Articles - Have it in writing rather than a handshake

Article from Business News Extra

Nick Richardson, a partner with rhw solicitors, warns of the perils of a verbal or gentlemen's agreements in business.

If you want to do business with a gentlemen (or lady), why on earth would you use a gentlemen's agreement?  Images of cads and bounders and Hugh Laurie may spring to mind, but the real issue here is one of trust.

We all trust other people's driving, yet invariably we put on a seatbelt.  Not just because that's the law, but because we would be plain daft not to.   The same applies to gentlemen's agreements.

Let's be clear what's at stake here.

Basically, the issue is whether or not you trust the other person, shake their hand and accept their word that certain things covered by that agreement will happen.  In a commercial environment or any environment of practical common sense, the question must be "why take a chance?" Why indeed?

At its best, a gentlemen's agreement (realistically this is a verbal agreement) is as enforcable (or unenforceable) as any other verbal contract.  Much will depend on trying to establish the exact terms of the agreement, whether they are in a letter, a series of letters, an e-mail or exchange of e-mails, or even scribbled on a napkin during a meal - the traditional "back of the envelope" document.

While it may be possible to establish some of the terms of an agreement, it will at best be cumbersome and time-consuming putting together all the various documents containing reference to these.  There is also a substantial risk that some points may be missed out altogether.  Another risk here for someone trying to rely on a verbal agreement is that to bring any successful claim on a verbal agreement it will be necessary to establish to the satisfaction of a court that the terms of the contract were actually agreed between the parties.

For the most simple agreement it would be necessary to establish with some degree of certainty the following elements:

  • The Parties
  • What was actually agreed (ie - who was supplying or "doing" what for whom?)
  • What price was to be paid and what other terms for payment were agreed?
  • What timescale was agreed?
  • What default procedures were agreed (if any).
  • What other points were agreed.

The bottom line is that you really do not want to rely on any form of verbal or gentlemen's agreement - get it in writing!

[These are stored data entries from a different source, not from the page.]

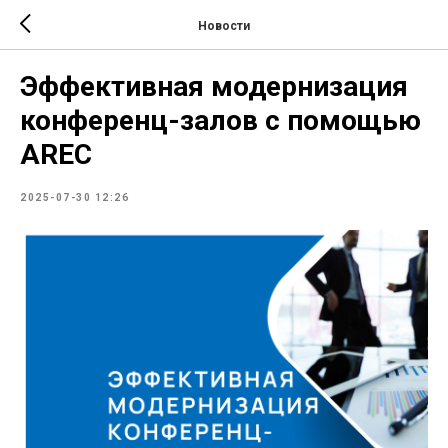
Новости
Эффективная модернизация
конференц-залов с помощью
AREC
2025-07-30 12:26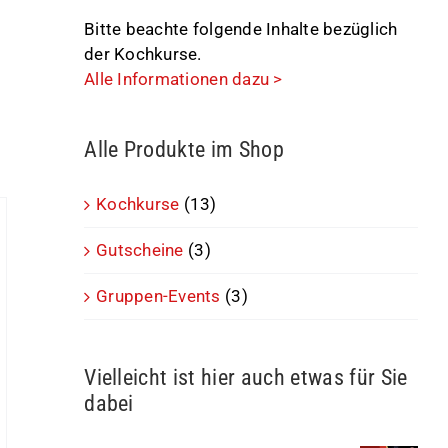
Bitte beachte folgende Inhalte bezüglich
der Kochkurse.
Alle Informationen dazu >
Alle Produkte im Shop
Kochkurse
(13)
Gutscheine
(3)
Gruppen-Events
(3)
Vielleicht ist hier auch etwas für Sie
dabei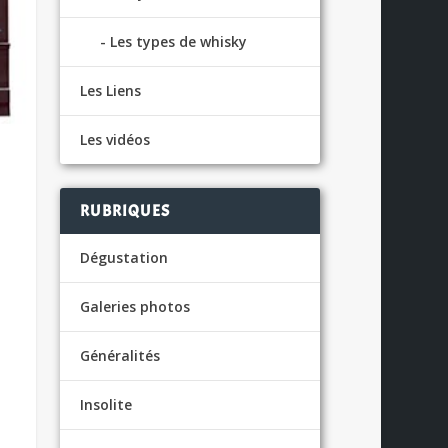
Les types de whisky
Les Liens
Les vidéos
RUBRIQUES
Dégustation
Galeries photos
Généralités
Insolite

To do this it may not need an all-singing all-dancing contract; indeed, simple bullet points of what has been agreed may well suffice.  So, consider for a moment "Heads of Terms" or "Heads of Agreement" - A very useful compromise between having nothing at all or something as ineffective as a gentlemen's agreement and the "all-singing-all-dancing" full commercial agreeement referred to above.

While Heads of Agreement are more often than not expressed to be non-binding and of no legal effect (save for a couple of points e.g. confidentiality provisions), it is possible to have binding Heads of Terms.   This Happens if the parties are confident that the bullet points are sufficiently detailed to give a concise "mini-contract" from the date of signing.

The risk is that the Heads of Terms will not be detailed enough to do this and the parties will back themselves into a corner and agree to take on obligations which may prove difficult or imposible to enforce.  However, one person's difficulty is another person's benefit and benefits are very genuine if they are perceived as such whether or not they are real.

Let's put it another way.   The parties might enter into binding Heads of Terms, even if there are difficulties with some of the provisions of those Heads of Terms.  Nevertheless, the parties may be substantially better off with such a document than nothing at all.  As with so many things in life, it is a matter of applying the right size spanner to the nut in question - frequently a better tool than a sledgehammer for a nut!